My group comprises a lawyer, teachers, a doctor, business people, Christians, Jews, northerners, southerners, moms, dads, grandparents, some who grieve and mourn recent losses, some who anticipate upcoming weddings, births and graduations. Sometimes we sing sad songs, other times hokey ones, other times songs of love and joy. We remembered Mary Travers of Peter, Paul and Mary when she passed away and this past year, we spent an entire session singing Pete Seeger melodies.
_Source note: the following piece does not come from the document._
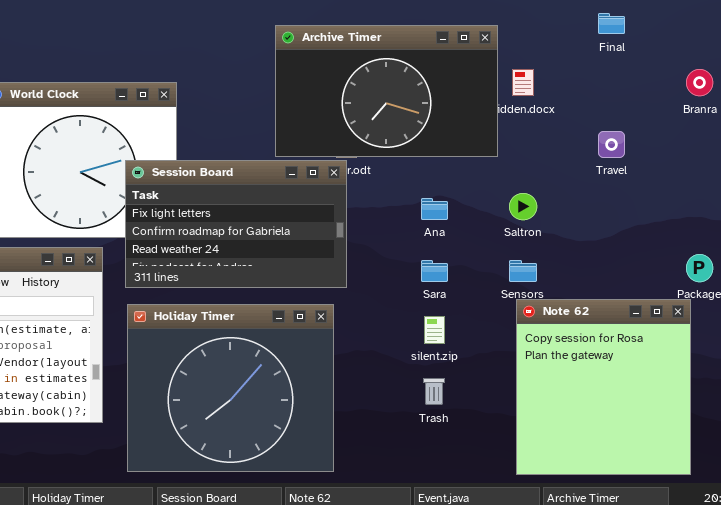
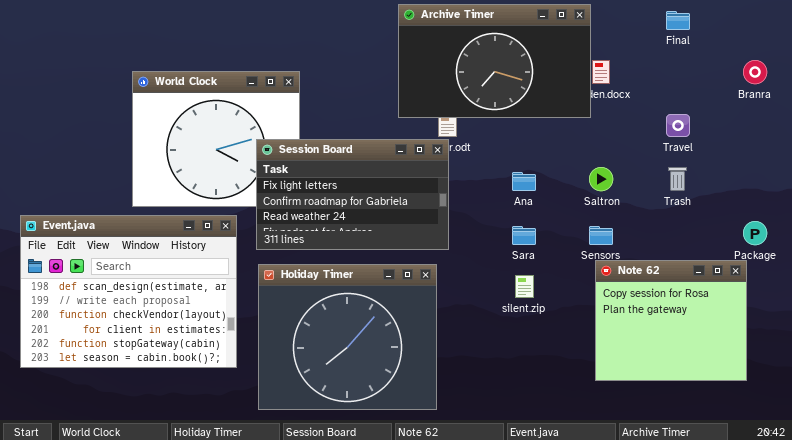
Archive Timer: [275,25,498,157] -> [398,4,591,118], moved
Note 62: [516,299,691,475] -> [595,260,747,381], resized
Trash: [423,378,445,405] -> [668,167,687,191], moved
I have personally and professionally experienced formal group psychotherapy -- 1960s-type T-Groups, Gestalt therapy groups, encounter groups, etc. -- but I can tell you that, for people looking for psychological wellness at any age, three hours of playing music and talking with the same group of people week after week is way more powerful a force than any of these.
Specially relevant to my purpose here of encouraging gathering together (in any form) as a pure and simple psychologically healthy thing, is that there are among my music group several people who regularly perform together at retirement homes and farmer's markets and the odd wedding. They specialize in bluegrass and country music and they call themselves the Bitsyland Band.
I have always loved that name. It sounds so country, so down home. At first, that was the sense I had of it. But over time, I have come to a different meaning in that the word "bitsy," itself, means very small. As such the group's name, purposely or not, can mean "tiny land" or, more academically, a microcosmic place. To me this means that, regardless of their size, be they music circles or church services or basketball games, all gatherings of people for some shared purpose are like Bitsyland -- places where we can go to be with people -- not to be alone. In some of these places people gather together to play music; in some, to make quilts; in some, to talk about books; in some, to watch and discuss movies. In an Ecclesiastes-like sense, there is a "place" for every purpose under Heaven.
In truth, these places we gather are all what Yalom might term "containers." Regardless of the things that bring us together, however, the "contents" are always the same -- the warmth and reassurance that come from simply being with other people -- from simply knowing that there can be predictable, controllable and regular times when we will not be alone -- from simply knowing that there is always a Bitsyland somewhere for each of us. There, when the good things have been taken away. There, when the joyful times are less frequent. There, even in the Januarys of our years. Even in the winters of our lives.